The "swine flu" occurred in 2009, the virus was actually first detected in the US, and spread quickly across the US and the world. The CDC estimates 575,400 people died worldwide

It is clear that markets have not accurately priced in the risk of a second wave at the same time they are only slowly starting to realize the huge economic consequences of the pandemic.

In general, the market ever quite accurately price risks, the market tends to swing from being very risk-averse and thinking at the end of the world to be wildly optimistic, and markets are at the optimistic stage right now.

A coronavirus second wave is not a matter of if but when. If I were you, I would get ready for the second wave of economic pain, thus, a market crash. 

7. United States presidential election

Does the market get influenced by a presidential election? There have been 22 elections since the S&P 500 index began.

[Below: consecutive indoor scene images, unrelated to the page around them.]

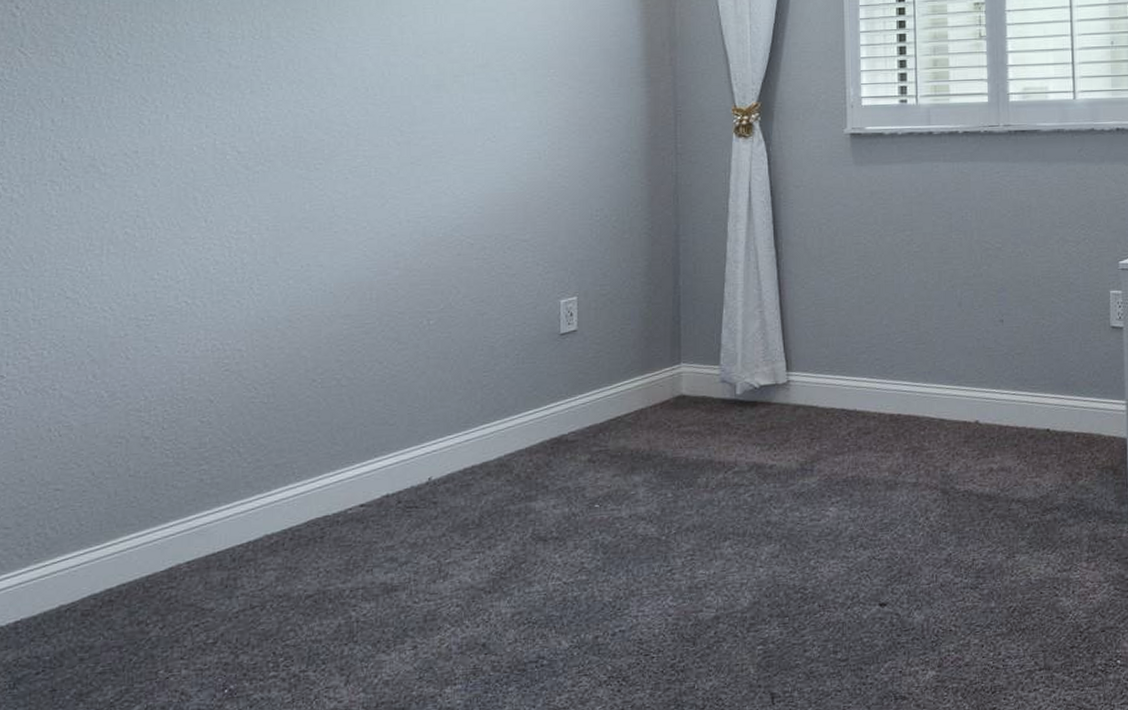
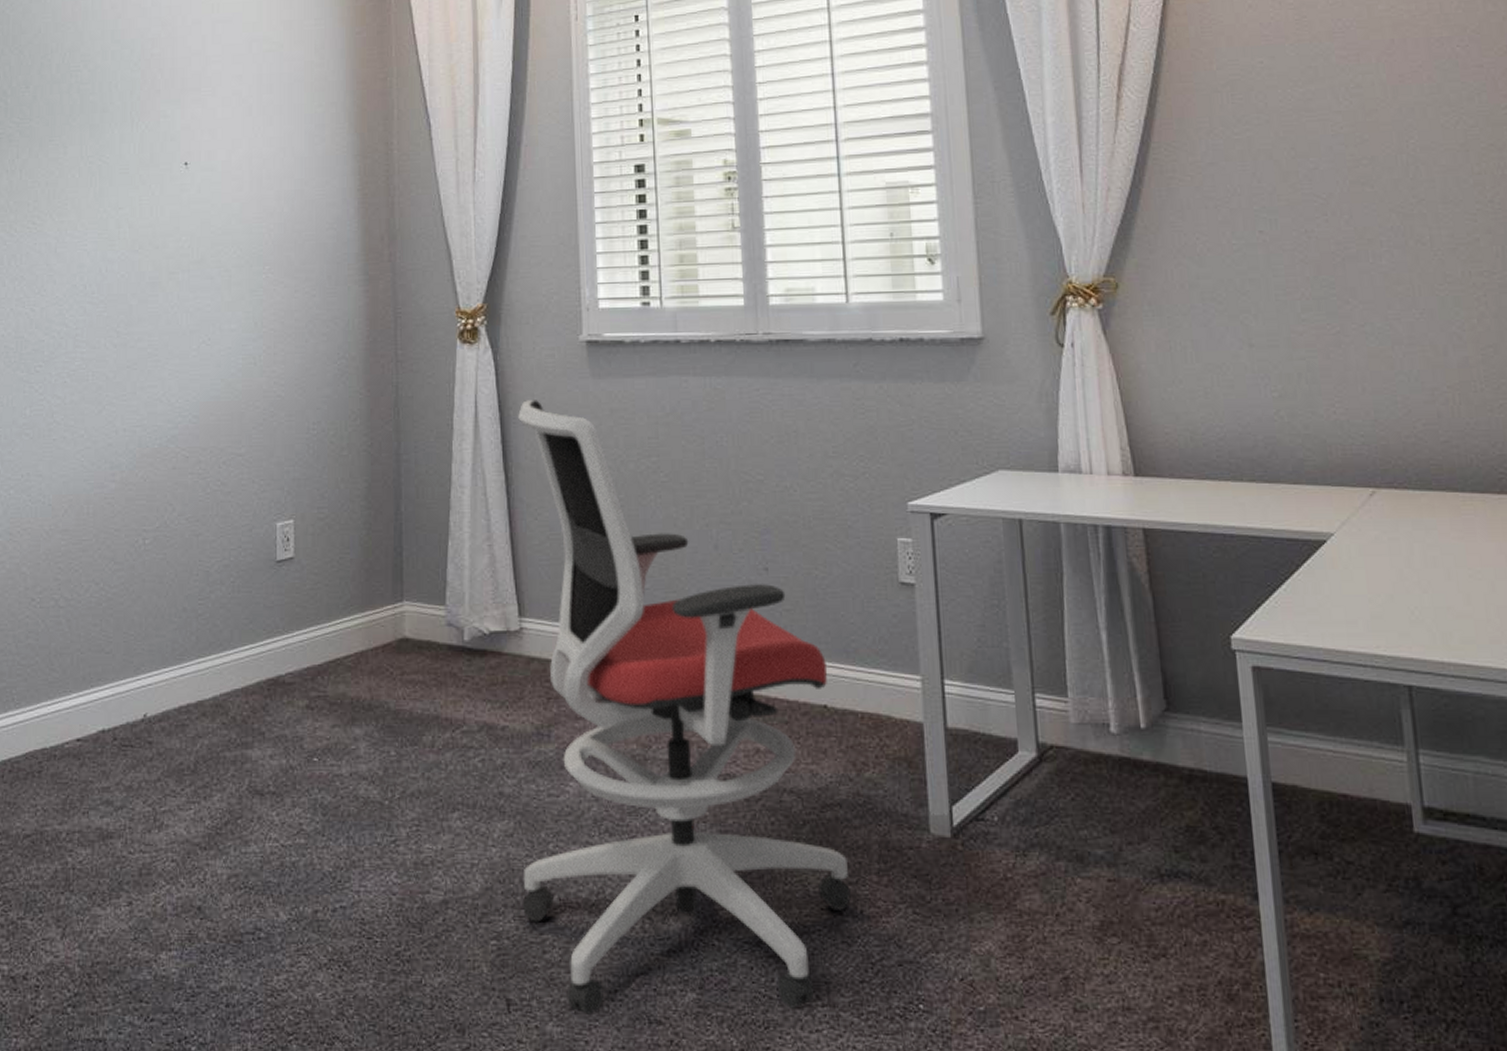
office chair: none [786,184,1066,698] -> present [518,398,852,1015]

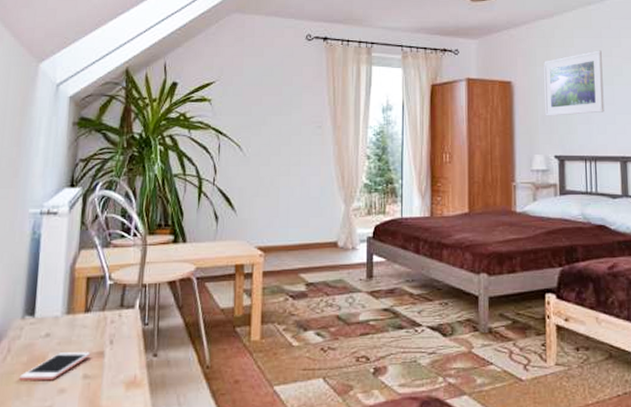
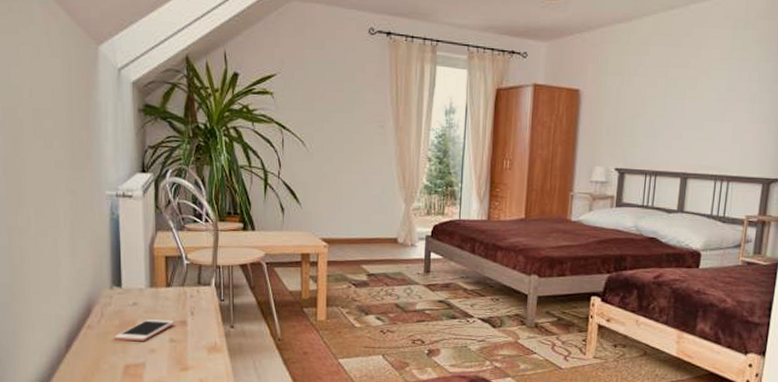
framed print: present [544,50,605,116] -> none [611,60,678,129]

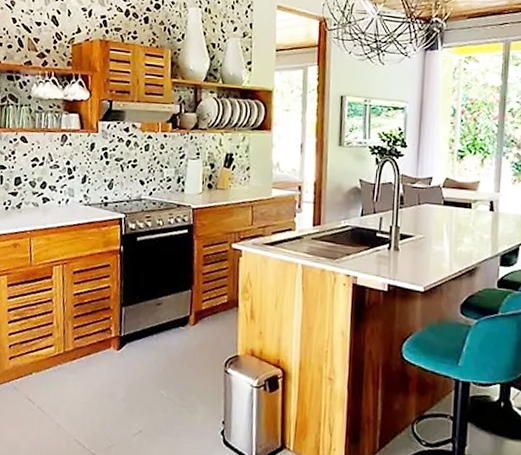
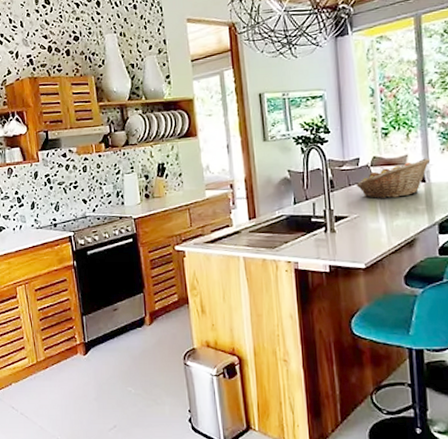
fruit basket: none [425,186,502,223] -> present [356,158,431,199]

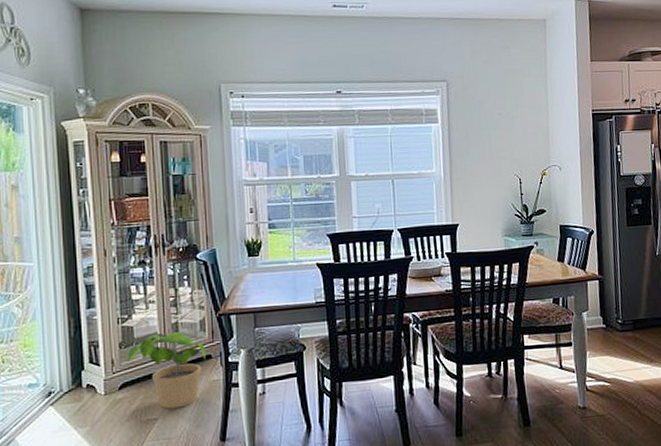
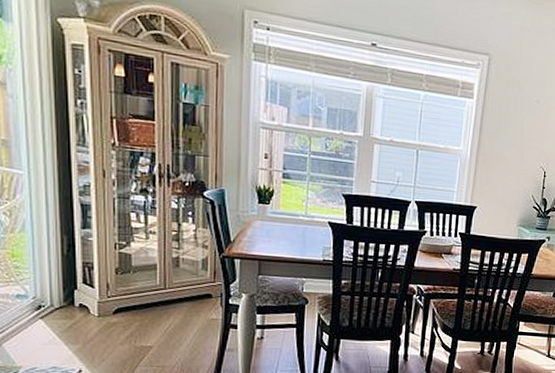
potted plant: present [126,331,206,409] -> none [123,264,206,340]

In these elections years: 18 of 22 years, or 82%, provided positive performance.

Another interesting fact is that an above-average annual return in the S&P 500 index may indicate that a Republican is more likely to be elected president.

History shows the market has a tendency to trade higher during presidential election years, the volatility of monthly returns tends to rise sharply in July and August.

Given the nature of this year, this could lead the markets above historical levels even while the economy collapses.

No doubt that a year from now we will see if the market is accurately priced.

8. USA Global Trade Policy

Economic and political tensions the U.S and China also remain high, establishments of new tariffs could further complicate the recovery for large corporations as well as the global economy.

Such tensions should re-emerge on the debates from presidential elections in November.

The trade war has an immense negative impact on American exports because tariffs increase the prices for specific exported goods making them undesirable or difficult to sell in foreign nations. As prices for American goods increase, companies’ profits begin to decrease.

New tariffs would complicate the future of small business as the cost of business would swell as American supply chains are heavily reliant on Chinese manufacturers

The global economy is much less apt today to absorb new tariffs and that could lay even more pressure on the already disrupted economy.

The tough question is: what would new tariffs do to the stock market?

In conclusion, the path is pretty dubious. However, the stock market is clearly overvalued in a bullish mode and is not taken into consideration a lot of big ifs. 

The stock market is looking ahead to a rosy outcome that is too far away to happen.